Top Clinton super PAC reports nearly $40M cash on hand
The leading super PAC backing Hillary Clinton, Priorities USA, reported Saturday it had nearly $40 million in cash on hand, a staggering amount less than three months away from Election Day.
The funds will be critical to turning out the vote in key states, as well as flooding the airwaves with anti-Donald Trump advertisements.
Priorities spokesman Justin Barasky said the group has raised $153 million so far, with more than $9 million raised in July.
One Democratic donor in particular is reasserting himself as a heavyweight: billionaire environmentalist Tom Steyer. Steyer gave another $7 million to his super PAC, NextGen Climate, last month, raising his total contributions to that group this cycle to over $35 million. The Clinton supporter struggled to impact the elections in 2012 and 2014, but he has continued his efforts in this election, with the stated goal of inspiring action on climate change.
Clinton is scheduled to attend a top-dollar fundraiser Tuesday at the Hollywood Hills home of Justin Timberlake and his wife, actress Jessica Biel, a source with knowledge of the fundraiser told CNN. Leonardo DiCaprio was supposed to host the event but pulled out due to a scheduling conflict.
The event comes as part of a three-day, eight-fundraiser-trip to California for Clinton.
Trump lagging behind
Trump’s main allied PACs are not currently on pace to keep up with Clinton’s.
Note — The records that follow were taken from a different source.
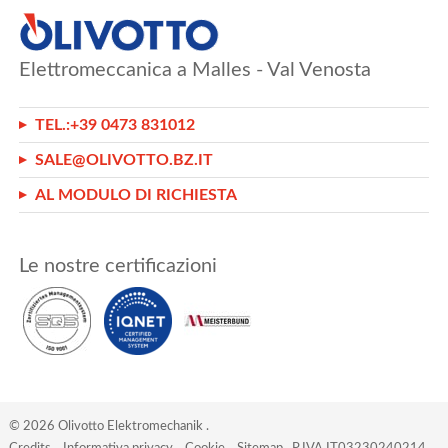
Elettromeccanica a Malles - Val Venosta
TEL.:
+39 0473 831012
SALE@OLIVOTTO.BZ.IT
AL MODULO DI RICHIESTA
Le nostre certificazioni
©
2026
Olivotto Elektromechanik
.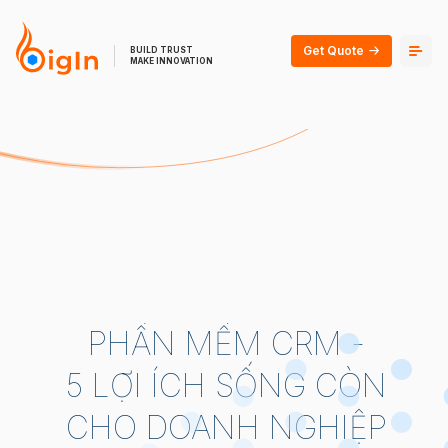
Get Quote
BUILD TRUST
MAKE INNOVATION
PHẦN MỀM CRM -
5 LỢI ÍCH SỐNG CÒN
CHO DOANH NGHIỆP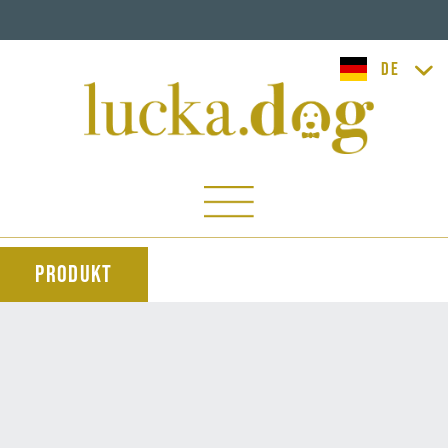
lucka.dog
Produkt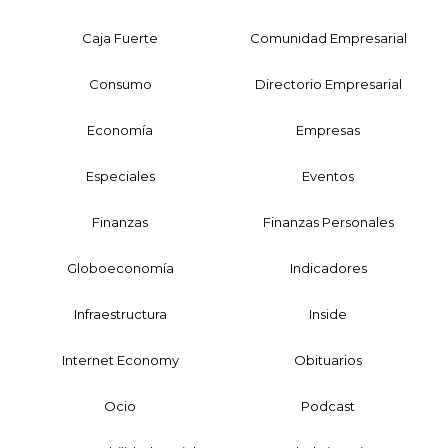
Caja Fuerte
Comunidad Empresarial
Consumo
Directorio Empresarial
Economía
Empresas
Especiales
Eventos
Finanzas
Finanzas Personales
Globoeconomía
Indicadores
Infraestructura
Inside
Internet Economy
Obituarios
Ocio
Podcast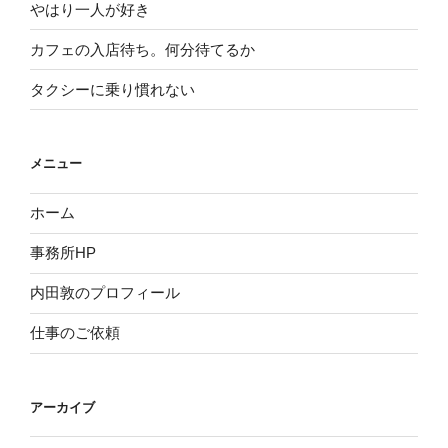
やはり一人が好き
カフェの入店待ち。何分待てるか
タクシーに乗り慣れない
メニュー
ホーム
事務所HP
内田敦のプロフィール
仕事のご依頼
アーカイブ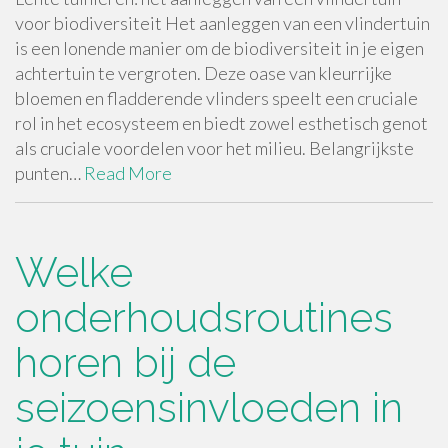
voor biodiversiteit Het aanleggen van een vlindertuin
is een lonende manier om de biodiversiteit in je eigen
achtertuin te vergroten. Deze oase van kleurrijke
bloemen en fladderende vlinders speelt een cruciale
rol in het ecosysteem en biedt zowel esthetisch genot
als cruciale voordelen voor het milieu. Belangrijkste
punten…
Read More
Welke
onderhoudsroutines
horen bij de
seizoensinvloeden in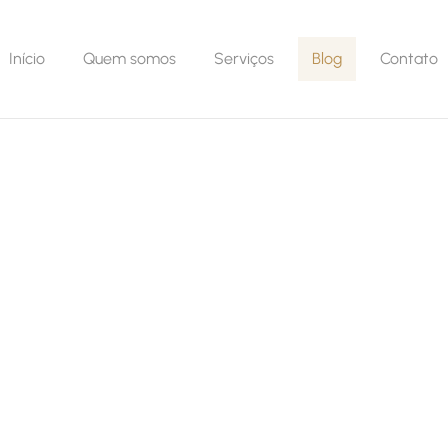
Início
Quem somos
Serviços
Blog
Contato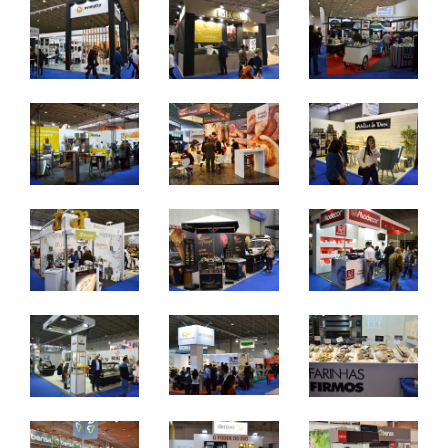
e chocolataria.
7 a 9 de abril 2024 - FIL - Lisboa
domingo a terça - 10h / 19h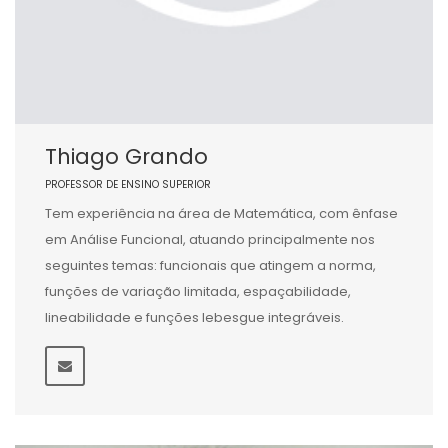
Thiago Grando
PROFESSOR DE ENSINO SUPERIOR
Tem experiência na área de Matemática, com ênfase
em Análise Funcional, atuando principalmente nos
seguintes temas: funcionais que atingem a norma,
funções de variação limitada, espaçabilidade,
lineabilidade e funções lebesgue integráveis.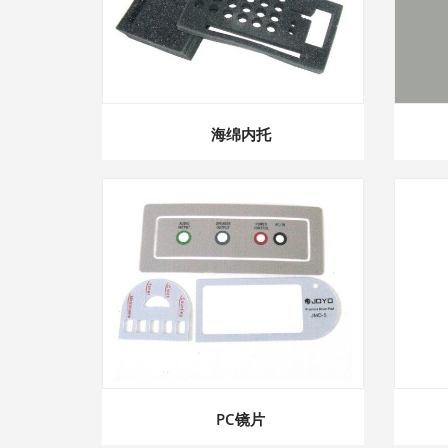
海绵内托
PC镜片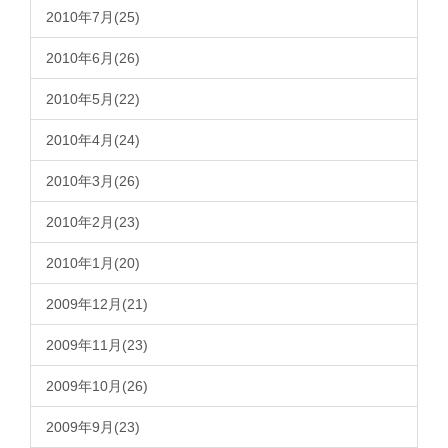
2010年7月(25)
2010年6月(26)
2010年5月(22)
2010年4月(24)
2010年3月(26)
2010年2月(23)
2010年1月(20)
2009年12月(21)
2009年11月(23)
2009年10月(26)
2009年9月(23)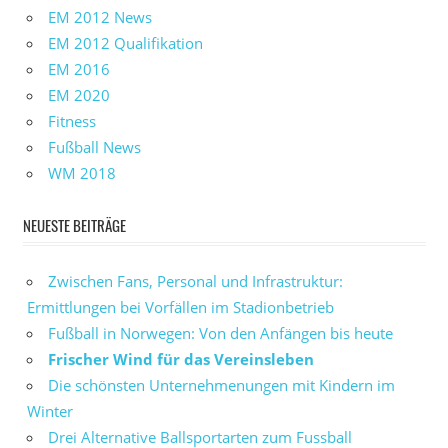
EM 2012 News
EM 2012 Qualifikation
EM 2016
EM 2020
Fitness
Fußball News
WM 2018
NEUESTE BEITRÄGE
Zwischen Fans, Personal und Infrastruktur:
Ermittlungen bei Vorfällen im Stadionbetrieb
Fußball in Norwegen: Von den Anfängen bis heute
Frischer Wind für das Vereinsleben
Die schönsten Unternehmenungen mit Kindern im
Winter
Drei Alternative Ballsportarten zum Fussball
The main Trump group, Rebuilding America Now, is not scheduled to file a campaign finance report this weekend, though the group’s chief strategist, Ken McKay, told MSNBC this week it had raised more than $10 million this year.
A second Trump group, Great America PAC, raised only $2.4 million this month, much of it from small donors.
An anti-Clinton PAC, Defeat Crooked Hillay PAC, got $2 million more from Bob Mercer, a reclusive hedge-funder close to Trump’s new campaign leadership. But the PAC last month failed to secure any other major donations, hurting its claim that it is one of the primary Trump super PACs.
Meanwhile, former New York City Mayor Mike Bloomberg did some of his first 2016 spending by contributing $5 million to his super PAC, Independence USA.
Nearly $300 million spent between campaigns
As of the end of July, the Clinton campaign reported to the Federal Election Committee that it had raised almost $275 million and spent over $230 million. Over the same period, the Trump campaign had raised slightly over $91 million and spent just over $71 million. Not including outside groups, the two campaigns have combined to spend more than $300 million so far in this election cycle.
The Trump campaign just began its general election advertising efforts this weekend, an attempt to catch up in an area where the Clinton campaign has so far completely outspent the Republican nominee. The initial ad buy came around $4 million on Friday and was targeted at four swing states.
The Republican National Committee also announced Saturday it had raised $199.5 million this election cycle, including $27.2 million in July. The party currently has $34.5 million cash on hand, the RNC said in a statement.
The Democratic National Committee, meanwhile, has raised $151.3 million this cycle, pulling in $32.3 million last month and retaining $10.1 million cash on hand, the group said in a statement.